Basically, what Price is describing is a phenomenon in which wealthy people make more money just by virtue of being wealthy—and no longer have to live anywhere near where they originally made it. His new report shows what that looks like and what it means for American cities, and it's not pretty.

Five years ago, according to his data, based on tax numbers reported to the Internal Revenue Service, the top 1 percent received a little more than 25 times as much as the rest of US households in income; as of 2015, that top-to-bottom ratio had increased to more than 26 to 1. That meant that as of 2015, in five states and 30 cities, income inequality was higher than it had been in 1928, with many other areas approaching the same level of disparity. In New York, Florida, and Connecticut, the top 1 percent earned average incomes greater than 35 times those of everyone else combined.

Even more disturbing ratios exist at the level of counties and metropolitan areas. Take, for example, Teton County, Wyoming. It's a resort area that's home to the likes of Walmart heiress Christy Walton, and it's where Kanye West recorded his last album. In 2015, the top 1 percent of residents there earned, on average, more than 140 times the average income of the bottom 99 percent of families. Then there's the Naples-Immokalee-Marco Island metro area in Florida, where rich retirees live adjacent to impossibly poor migrant workers, and where the top-to-bottom ratio is 90 to 1. The gap actually seems to have actually widened since the end of the Great Recession: According to the study, the top 1 percent in nine different states has gained more than half of all income growth since 2009.

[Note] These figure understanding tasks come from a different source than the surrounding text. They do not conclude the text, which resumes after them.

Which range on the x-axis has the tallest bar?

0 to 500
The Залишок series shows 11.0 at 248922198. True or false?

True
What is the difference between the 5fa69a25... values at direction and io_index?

Meanwhile, as the report notes, the Trump administration has taken several measures that are certain to exacerbate the gap. First off, they've hinted at axing an Obama-era rule that made millions of workers automatically eligible for overtime pay before it was blocked by a federal judge. They also delayed the implementation of the fiduciary rule, which requires investment advisers to act in their clients's best interests. The giant tax cut that passed late last year is expected to distribute almost all of its benefits to that top 1 percent. Another blow came recently in the form of a Supreme Court decision that will further eviscerate unions—those social institutions that were so crucial in pulling us out of the first Gilded Age.

When we spoke, Price seemed optimistic that this won't get to a point of no return, however. He hoped that by publishing this paper he and his colleagues were illuminating the path we're on, which might allow Americans to reverse the tide by, among other things, voting. But if that doesn't happen, he acknowledged, the future looks a little grim—like a return to a time when the landed aristocracy controlled an army of servants who controlled literally nothing at all.

"Certainly that would be my concern, and if trends continue we're going to reach a level of inequality we haven't seen before," Price told me. "We haven't totally returned to the dark ages, but in 50 years if we continue on the path we are on, we will get there."